Another reason We Care chooses not to administer anesthesia is because many of the patients whom the clinic treats have extensive medical histories. Many are on large amounts of medication, and Dr. Mel Glick, a member of the board of directors, notes, “We don’t want to over-medicate.” Glick acknowledges that although many handicapped patients can be successfully treated without anesthesia, there are still rare cases that will require it. Since We Care does not have an anesthesiologist on staff, it cannot provide these services.

Glick argues that treating a disabled patient isn’t much different than treating any other patient. Many dentists approach the idea of treating a disabled individual with some trepidation, but it usually stems from the fact that they haven’t ever done so. He says it really just involves “earning their trust and confidence.” His advice: speak softly and help them to understand you have their best interest at heart. He adds, “It takes patience, love and tenderness,” but says, the process and procedures are the same.

Disabled patients generally have extensive caries and periodontal disease. As a group, they tend not to brush well and might need to be seen by a dentist more frequently than others. They usually have a lot of missing teeth, as well as abscessed and mobile teeth, Glick says. We Care performs procedures similar to any dental office – Xrays, dental exams, periodontal probing, cleaning, debriding, root planing, root canal treatment and build up of dentition. The clinic also provides some restorative and prosthodontic options.

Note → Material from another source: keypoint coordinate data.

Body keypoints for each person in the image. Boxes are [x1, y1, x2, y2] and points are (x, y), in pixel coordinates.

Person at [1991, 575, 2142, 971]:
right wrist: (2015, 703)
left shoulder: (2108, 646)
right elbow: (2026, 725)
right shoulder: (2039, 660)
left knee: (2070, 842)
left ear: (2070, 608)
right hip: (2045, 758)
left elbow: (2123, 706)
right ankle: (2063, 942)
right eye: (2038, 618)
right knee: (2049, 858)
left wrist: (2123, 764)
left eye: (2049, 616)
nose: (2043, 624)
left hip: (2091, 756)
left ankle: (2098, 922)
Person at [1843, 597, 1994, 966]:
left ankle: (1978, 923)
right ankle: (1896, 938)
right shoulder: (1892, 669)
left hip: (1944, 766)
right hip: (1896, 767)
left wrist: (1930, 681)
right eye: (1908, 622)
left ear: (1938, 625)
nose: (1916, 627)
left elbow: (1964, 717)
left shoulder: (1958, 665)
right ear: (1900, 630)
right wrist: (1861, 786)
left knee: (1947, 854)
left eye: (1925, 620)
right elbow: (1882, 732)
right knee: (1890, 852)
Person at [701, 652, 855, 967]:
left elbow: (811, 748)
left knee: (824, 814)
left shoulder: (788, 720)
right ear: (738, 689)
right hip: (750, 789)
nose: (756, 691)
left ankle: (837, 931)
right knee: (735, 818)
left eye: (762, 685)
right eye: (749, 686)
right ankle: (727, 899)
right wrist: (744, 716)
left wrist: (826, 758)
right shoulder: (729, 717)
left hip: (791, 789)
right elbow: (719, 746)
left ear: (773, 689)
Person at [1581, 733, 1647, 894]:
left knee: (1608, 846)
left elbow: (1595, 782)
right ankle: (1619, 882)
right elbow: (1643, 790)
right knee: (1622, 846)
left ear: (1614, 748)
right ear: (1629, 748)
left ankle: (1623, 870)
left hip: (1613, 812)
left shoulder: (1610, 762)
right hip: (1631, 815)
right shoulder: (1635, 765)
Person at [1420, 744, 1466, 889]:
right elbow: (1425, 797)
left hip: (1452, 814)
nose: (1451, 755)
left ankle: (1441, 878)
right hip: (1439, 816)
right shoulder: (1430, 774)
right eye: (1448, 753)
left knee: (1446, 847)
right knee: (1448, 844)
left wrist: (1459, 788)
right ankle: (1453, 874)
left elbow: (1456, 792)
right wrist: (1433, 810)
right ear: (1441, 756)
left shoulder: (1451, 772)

Serving the Coachella Valley, the clinic treats children, adults and the elderly with Down syndrome, autism, cerebral palsy, epilepsy, mental retardation, muscular sclerosis, bi-polar and brain damage.

“We don’t have to find patients.” Glick says. “They seem to find us.” Since such a practice model is fairly rare, word of We Care got out to the disabled community very quickly via referrals and the local dental societies. “We find that our demographic population will drive hours to receive dental treatment for family and loved ones,” Glick notes.

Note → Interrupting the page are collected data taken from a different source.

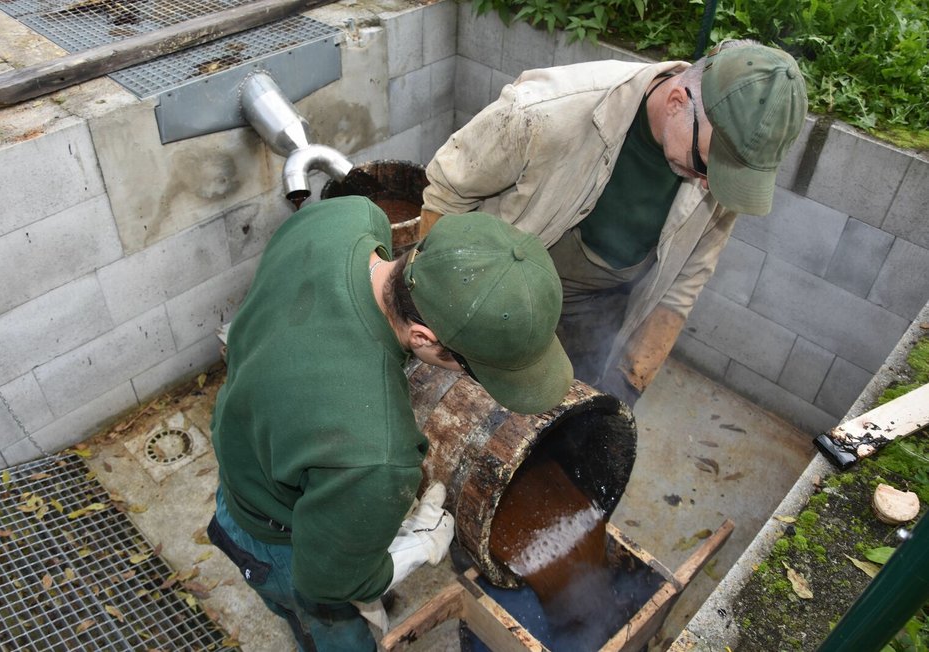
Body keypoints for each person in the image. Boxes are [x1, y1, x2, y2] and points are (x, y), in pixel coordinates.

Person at [207, 194, 574, 651]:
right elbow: (327, 584)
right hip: (275, 541)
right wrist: (409, 551)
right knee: (332, 625)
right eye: (473, 368)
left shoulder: (345, 216)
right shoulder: (380, 454)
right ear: (423, 337)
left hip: (241, 445)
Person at [419, 39, 808, 408]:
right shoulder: (546, 112)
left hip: (599, 308)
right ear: (677, 102)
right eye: (708, 165)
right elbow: (447, 192)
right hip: (500, 291)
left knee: (561, 418)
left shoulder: (715, 164)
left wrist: (631, 379)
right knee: (467, 402)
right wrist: (435, 307)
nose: (710, 183)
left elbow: (683, 283)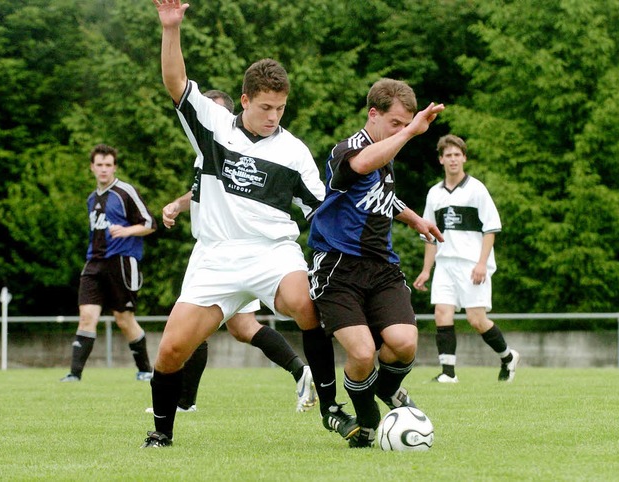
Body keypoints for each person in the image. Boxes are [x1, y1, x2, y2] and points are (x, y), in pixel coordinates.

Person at [144, 0, 346, 448]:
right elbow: (175, 82)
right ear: (245, 100)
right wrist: (171, 28)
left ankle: (331, 407)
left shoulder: (294, 151)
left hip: (272, 252)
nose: (274, 116)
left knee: (305, 303)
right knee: (171, 350)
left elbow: (325, 208)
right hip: (215, 255)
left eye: (281, 108)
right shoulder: (214, 127)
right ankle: (161, 434)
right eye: (267, 107)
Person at [149, 89, 317, 414]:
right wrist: (178, 205)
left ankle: (184, 402)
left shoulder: (240, 146)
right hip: (218, 251)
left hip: (236, 252)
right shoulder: (205, 154)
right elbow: (198, 190)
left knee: (196, 328)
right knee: (241, 328)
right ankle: (300, 370)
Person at [308, 78, 445, 448]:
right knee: (363, 352)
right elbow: (362, 165)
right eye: (396, 123)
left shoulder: (386, 158)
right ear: (374, 114)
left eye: (406, 124)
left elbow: (380, 196)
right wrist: (412, 133)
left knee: (404, 342)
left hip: (381, 266)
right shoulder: (348, 149)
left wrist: (415, 218)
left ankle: (387, 389)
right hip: (338, 267)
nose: (402, 130)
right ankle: (367, 419)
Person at [413, 134, 520, 383]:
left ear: (464, 158)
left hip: (472, 264)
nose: (453, 159)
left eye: (457, 155)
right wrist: (426, 270)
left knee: (476, 320)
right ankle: (448, 373)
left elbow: (491, 228)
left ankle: (507, 357)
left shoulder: (476, 189)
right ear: (441, 160)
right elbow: (430, 236)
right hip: (445, 264)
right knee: (442, 312)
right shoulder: (434, 194)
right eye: (448, 155)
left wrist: (482, 263)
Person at [60, 144, 157, 382]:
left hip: (121, 263)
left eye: (108, 165)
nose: (104, 169)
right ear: (92, 167)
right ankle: (74, 375)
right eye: (99, 165)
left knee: (124, 320)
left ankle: (145, 370)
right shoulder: (91, 198)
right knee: (87, 317)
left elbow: (150, 224)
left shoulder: (125, 192)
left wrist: (125, 231)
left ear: (114, 167)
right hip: (94, 264)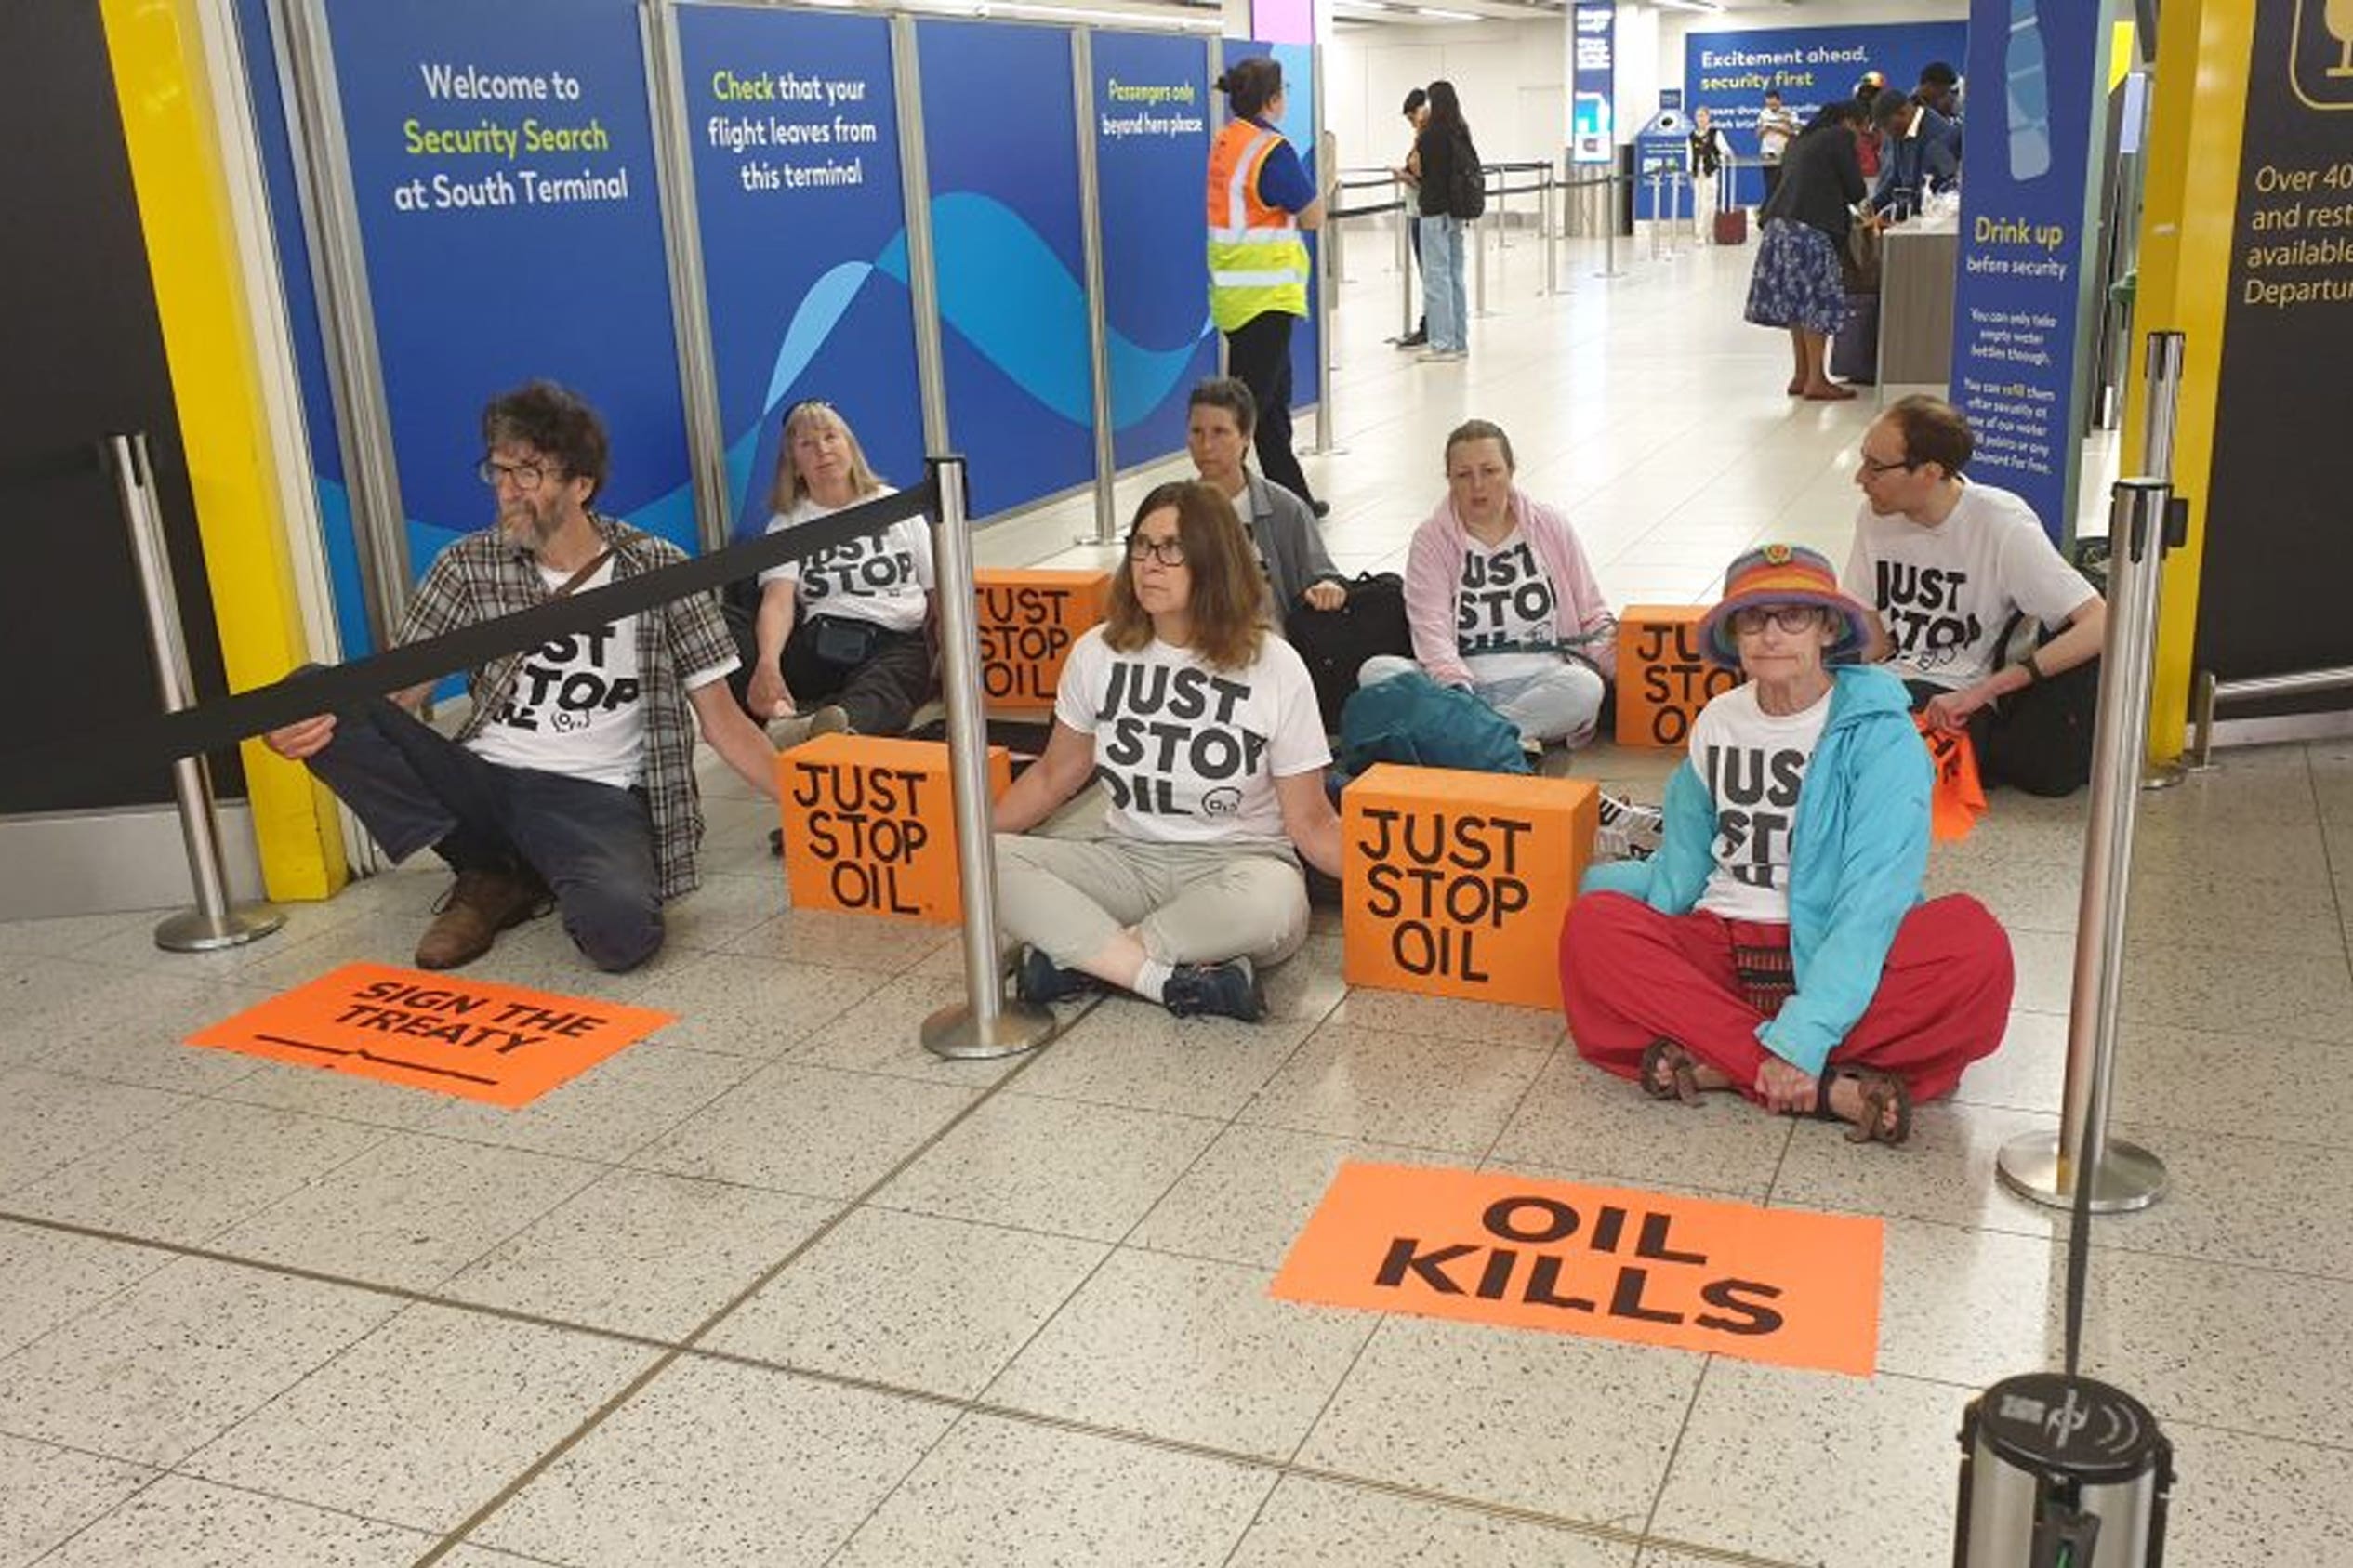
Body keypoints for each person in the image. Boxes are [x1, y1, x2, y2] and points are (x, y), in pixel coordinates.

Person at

Unfortunately, many of these patients cannot afford to pay for the care they receive. The money they earn goes toward covering their immediate living expenses, and dental insurance is rare. For this reason, most services provided by the clinic are provided at no charge to the patient. Since all nonprofit organizations are competing for the same dollar in this economic time, it is difficult for the center to attain the needed funds. Glick says most of its funds are obtained through fundraisers as well as grants from various private and governmental agencies.

We Care is looking for volunteer dentists, hygienists, dental assistants, and any other people or organizations willing to help. All you have to do is call and sign up. If you are interested in helping, call 760-565-6055 or email The We Care Dental Center is located at 42-900 Bob Hope Drive, Suite 111 in Rancho Mirage, California.

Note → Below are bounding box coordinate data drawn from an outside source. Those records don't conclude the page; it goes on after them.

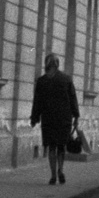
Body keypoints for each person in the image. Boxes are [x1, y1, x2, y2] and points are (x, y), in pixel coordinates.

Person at [30, 53, 79, 185]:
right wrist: (76, 116)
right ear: (57, 64)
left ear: (47, 64)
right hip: (64, 118)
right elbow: (73, 99)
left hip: (48, 118)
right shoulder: (66, 79)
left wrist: (34, 118)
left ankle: (53, 175)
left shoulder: (42, 81)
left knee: (51, 147)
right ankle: (60, 170)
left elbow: (37, 102)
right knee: (61, 146)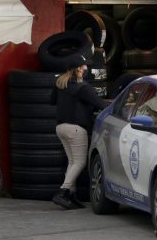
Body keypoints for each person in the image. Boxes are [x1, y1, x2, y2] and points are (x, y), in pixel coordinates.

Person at [50, 54, 109, 210]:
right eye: (84, 66)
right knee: (80, 162)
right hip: (76, 129)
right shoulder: (83, 88)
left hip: (60, 128)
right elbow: (101, 104)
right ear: (77, 69)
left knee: (72, 162)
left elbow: (51, 101)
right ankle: (63, 192)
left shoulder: (60, 83)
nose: (86, 68)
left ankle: (70, 195)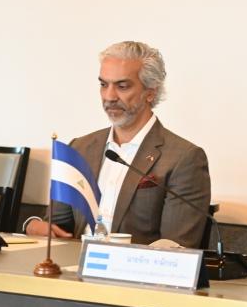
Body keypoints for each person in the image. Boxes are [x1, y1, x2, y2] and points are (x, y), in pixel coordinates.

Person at [24, 41, 211, 247]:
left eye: (122, 86)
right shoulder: (80, 148)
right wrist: (35, 226)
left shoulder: (184, 158)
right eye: (104, 85)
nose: (109, 96)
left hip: (136, 267)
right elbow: (58, 227)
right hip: (73, 263)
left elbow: (175, 249)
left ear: (150, 92)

Remembering Russell Benson
During the writing of this article, Russell Benson (1940- 2012), co-founder of DFDD and We Care Dental, passed away. Benson was 71 and had dedicated his career to developing various charities and health-care infrastructures. He held the CFO position for the National Childhood Cancer Foundation in Arcadia, California. He went on to help develop the Nevada Cancer Institute in Las Vegas, Nevada, where he was the executive vice president/ CFO. He co-founded DFDD with his wife after he retired. His dream was to open We Care Dental Center, a legacy he has left to the world. He died March 17, 2012 and services were held March 31.